Despite the appalling weather this year (and yes, we've had lots more rain since my last post) I have managed to create some colour round the house. I have a number of different colours of pansies around the house, but these are particularly fine and cheerful.
If you're not familiar with this flower, it's an autumn crocus. I bought a couple of bulbs several years ago, I got one flower, then nothing, then one flower again and so on. This year, however, they have been magnificent, flowering for the last couple of weeks.
Sadly the wind and rain have knocked them about a bit, but they do give a great splash of colour. And with absolutely no effort on my part.
In my "summer" tubs I planted a few dahlias, all of which failed to do anything at all, except this one, which has just decided to flower, in October! If we get below zero temperatures this weekend, this flower will be coming indoors in a vase.

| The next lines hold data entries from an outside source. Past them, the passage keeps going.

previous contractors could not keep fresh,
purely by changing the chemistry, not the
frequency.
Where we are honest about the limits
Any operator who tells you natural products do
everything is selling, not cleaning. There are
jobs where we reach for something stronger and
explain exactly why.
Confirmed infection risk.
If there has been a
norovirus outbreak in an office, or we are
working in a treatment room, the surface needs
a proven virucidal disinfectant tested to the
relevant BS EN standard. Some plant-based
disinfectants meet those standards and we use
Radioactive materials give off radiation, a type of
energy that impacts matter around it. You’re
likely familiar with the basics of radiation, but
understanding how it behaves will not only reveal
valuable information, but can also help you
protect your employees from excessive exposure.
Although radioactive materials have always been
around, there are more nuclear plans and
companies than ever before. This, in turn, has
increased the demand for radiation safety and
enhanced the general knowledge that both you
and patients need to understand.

All in all, my pots outside the door are doing well. The Rudbeckia are going strong, the lobelia is still flowering, after 3 months and the Tom Thumb nasturtium I planted at the bottom of the rambling rose to cover the bare base and shade its roots from the burning sun (?!) has scrambled up the plant beautifully. Even my sweet peas have been flowering in recent weeks, only 2-3 months late!
Vegetable have not had a good year, I picked the best of the beetroot, which was not very good, most of them are smaller than golf balls. But the carrots are excellent and the parsnips are looking good too. Another good picking of autumn raspberries was also had this week.

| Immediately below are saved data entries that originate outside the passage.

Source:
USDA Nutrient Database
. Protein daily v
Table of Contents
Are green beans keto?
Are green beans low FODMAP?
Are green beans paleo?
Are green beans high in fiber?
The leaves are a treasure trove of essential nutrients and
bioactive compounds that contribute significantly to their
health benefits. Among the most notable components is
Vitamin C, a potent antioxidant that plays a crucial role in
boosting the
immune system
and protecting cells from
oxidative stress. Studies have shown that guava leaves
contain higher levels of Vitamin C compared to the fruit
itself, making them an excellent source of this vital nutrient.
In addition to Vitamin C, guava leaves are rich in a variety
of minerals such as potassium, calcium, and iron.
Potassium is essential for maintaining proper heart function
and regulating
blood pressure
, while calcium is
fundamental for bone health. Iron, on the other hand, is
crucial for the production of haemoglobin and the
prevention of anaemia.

My solitary Spartan apple - both this and the Blenheim Orange flowered well but were decimated by the weather, each producing a single fruit only. There's always next year.

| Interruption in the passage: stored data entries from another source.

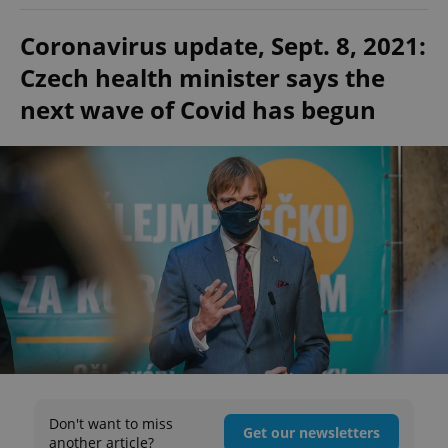
Coronavirus update, Sept. 8, 2021:
Czech health minister says the
next wave of Covid has begun
Don't want to miss
Get our newsletters
another article?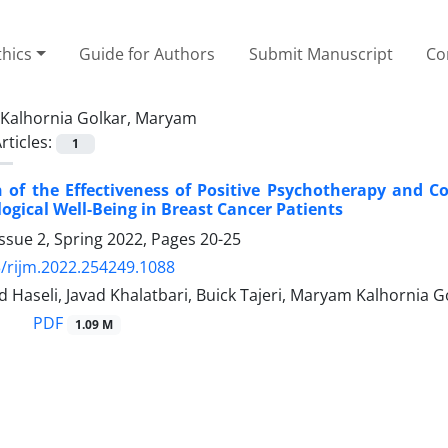
thics
Guide for Authors
Submit Manuscript
Co
Kalhornia Golkar, Maryam
rticles:
1
 of the Effectiveness of Positive Psychotherapy and 
ogical Well-Being in Breast Cancer Patients
ssue 2, Spring 2022, Pages
20-25
/rijm.2022.254249.1088
 Haseli, Javad Khalatbari, Buick Tajeri, Maryam Kalhornia G
PDF
1.09 M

With the fine days few and far between and usually coinciding with a day I have to work, it has been difficult getting out to the plot. Working on waterlogged soil is never a good idea either. But I have made a start, these two beds have been dug out and re-bordered. After three years of rain on a sloping plot, the soil in these beds had moved down, as you can just see by the height of the pile on the right compared to further up. In fact, the soil had actually moved one foot out of the far bed and taken over some of the path. So the wooden edges are an attempt to keep it where it should be. Lots more work to do, let's hope for some good weather to do it in...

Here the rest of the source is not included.